The TWC movies awaiting release include The Current War, starring Benedict Cumberbatch as Thomas Edison, and The Upside, starring Kevin Hart, Bryan Cranston and Nicole Kidman (the movie is a remake of the French hit comedy The Intouchables). Both films debuted at the 2017 Toronto International Film Festival, but their release in theaters was put on hold once the scandal erupted. The biblical epic Mary Magdalene, starring Rooney Mara and Joaquin Phoenix, was also pulled from the schedule, although it still opened this spring in select international markets (TWC only has U.S. rights).
TWC also has U.S. rights to Hotel Mumbai, a thriller starring Armie Hammer and Dev Patel. The film, about the 2008 terrorist attacks in Mumbai, India, hopes to be an awards player. Lantern wants to hold on to the pic, although the producers have filed a lawsuit saying the movie shouldn’t be be part of the asset transfer to Lantern.
Lantern Capital was founded in 2014 and, until pursuing the purchase of TWC, was focused on investing in distressed businesses having nothing to do with media or entertainment, including luxury resorts, a shipping company, auto dealerships and a recycler of zinc. Mitchell serves as CEO, while Brajovic is a partner.
In all, Lantern boasts about $2 billion in assets, and its goal is to turn companies around then exit them in three to five years, but insiders say TWC, its first foray into media, could mark a departure in that regard.
Also a departure is the size of the investment, given that Lantern typically invests $20 million to $150 million, though its goal is that those investments be concentrated on companies that can have enterprise values of up to $1 billion.
Prior to Lantern, Mitchell was with Ally Financial, and before that he was with Cerberus Capital Management, which has invested in companies like Chrysler, Avon Products, Albertsons grocery stores and Panavision, a deal that involved billionaire Ronald Perelman, who does have ties to Hollywood as an investor in New World Entertainment and Technicolor. More famously, Perelman used to own Marvel Entertainment Group, an acquisition that led to feuds with Stan Lee and Carl Icahn.
Brajovic was previously the founder of Noster Credit, a special situations investor. Before Noster, he was a senior portfolio manager and investment committee member at European Credit Management, a $15 billion fund focused on global fixed income and credit.

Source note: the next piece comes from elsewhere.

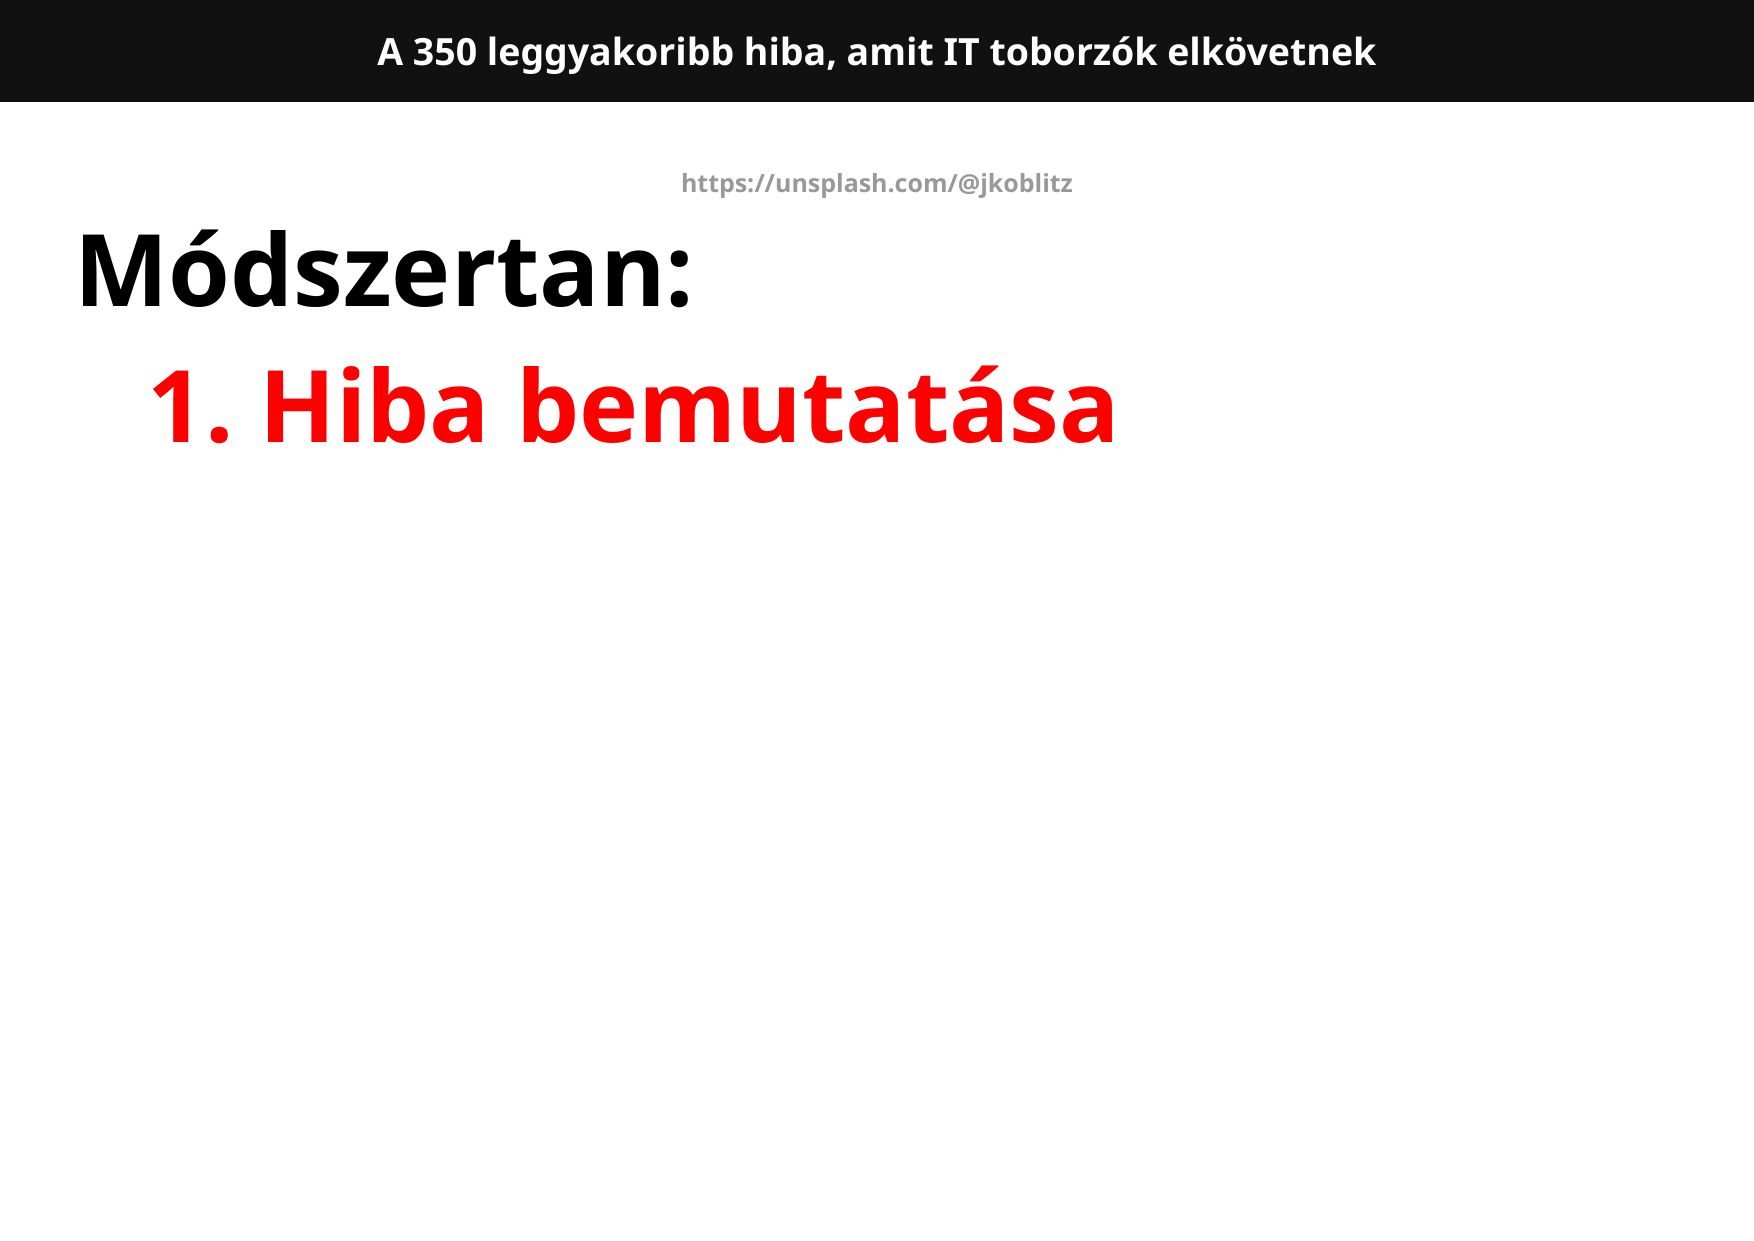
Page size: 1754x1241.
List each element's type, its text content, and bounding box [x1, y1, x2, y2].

In their note to TWC employees, the duo said, “It is our responsibility to protect the years of hard work and dedication contained within the Weinstein Company’s film and television libraries. We have a lot of work ahead of us to close this transaction while simultaneously rebuilding the organization. In the coming weeks, we look forward to working with you as we commence our new operations and put the new company on a path to long-term success and sustainability.”